Driving Stick in America is a real bitch
so juliann got a car and it's a stick. i went ahead and
took it to get teh state inspection today and boy was that
some shit. now i've just driven manual a couple of times in
austria, so i'm not exactly proficient in it. this means
that i roll back some inches if i'm starting the car in 1st
on a hill. every fucking bastard at every stoplight was
maybe an inch from my bumper. it's just ridiculous, there
is absolutely no courtesy space here. i mean i can
understand someone tailgating me if i'm doing 35 in a 55 in
the left hand lane, but what good is it to get right up to
the car infront of you when you're at a dead stop?
it all went good and well until i was on fucking mt. st.
helen's at this one stop light. sure enough as i roll to a
stop the bitch behind me practically taps my bumper, i had
some inches to roll up so i tried and stalled. frustrating.
people don't know how much automatic really does for them,
if you want to appreciate it, then try to inch up a mountain
of a hill with a 70 yr. old in a cadillac tailgating the
hell out of you. i couldn't belive it when the bitch went
ahead and got right on my ass again. i was now two inches
from the car in front of me and about a pubic hair from
grandma behind me.
i ended up having to floor it and squeal out so that i
wouldn't roll back.
along that note, is everyone who shops at walmart straight
up retarded? i'm there today buying some cds and get to the
cashier. this guy infront of me who looks like his mother
chugged bleach with him in the womb is trying to pay with 3
gift cards for some office chair. don't ask me what type of
man gets 3 gift cards all for 25 dollars to walmart, but i'm
sure he jacks off to children. so after the cashier did all
that he had 17.16 left on his tab. this is when things get
odd. in a really odd effiminate voice he states that he has
change. so he pulls out 25 cents and stares at it. the
cashier is just slack-jawed rolling her eyes and drooling as
he labors back into his pants. then he pulls out about 200
pennies. i swear it was a mountain. then he stares at
that. the cashier starts to balk and counts out 16 cents.

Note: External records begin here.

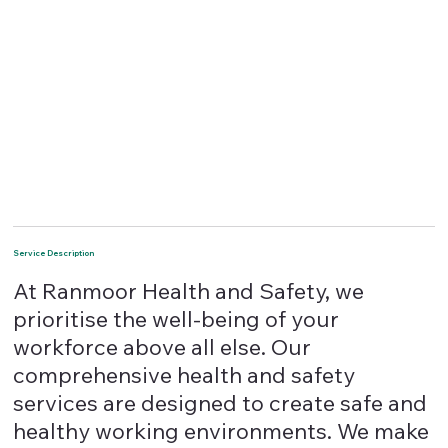
Service Description
At Ranmoor Health and Safety, we
prioritise the well-being of your
workforce above all else. Our
comprehensive health and safety
services are designed to create safe and
healthy working environments. We make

so then he puts the rest of it in his pocket and just stands
there. she stands there. after a second she says,
"i still need 17 dollahs fum yah"
"whut? oh, heh, i'ma sahry, i'ma not myaselfa today."
so he pulls out a 20 and continues to fish for something
else in his pocket. she reaches for the twenty and he
recoils in horror, actually emitting an ejaculatory,
the cashier's eyes are just buggin' out of her head and i
can tell that a mixture of indignation and worry are dancing
behind the initial shock.
finally he pulls out another 1 dollar bill and hands the 21
dollars to her,
"there ya go"
"he YOU go" and she gives him the dollar back
"no, no, this way you can just give me 4 dollars back."

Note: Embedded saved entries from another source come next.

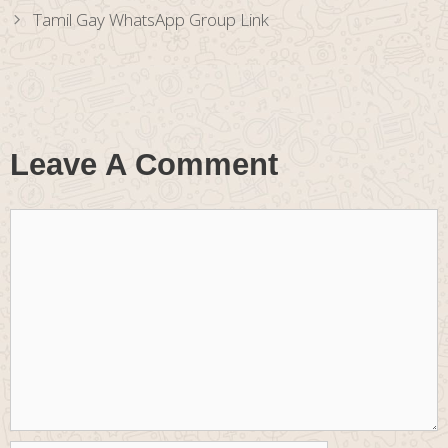
Tamil Gay WhatsApp Group Link
Leave A Comment
Comment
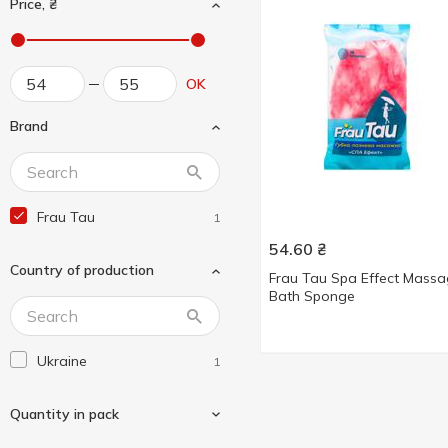
Price, ₴
OK
Brand
Frau Tau
1
54.60
₴
Country of production
Frau Tau Spa Effect Mass
Bath Sponge
Ukraine
1
Quantity in pack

the cashier looks up at me with a look of,
"this man is fucking insane" i arch my eyebrow and shrug to
help her out and she puts his one dollar on teh counter and
fishes 3 dollars out to give back to him. as she picks up
his one dollar to add to his change he bellows,
"NO!" then kind of started by his second ejaculation he sort
"look...." and he looks around suspiciously, "i'd like 4
dollars in change, not my dollar back."
there was a moment in which i could tell she wanted to just
beat him down for his oddities, but then she resignd
herself; took 4 dollars from the drawer, and put what she
had out in there.
she just stared after him with a thoughtful gaze. man what
people go through working at walmart.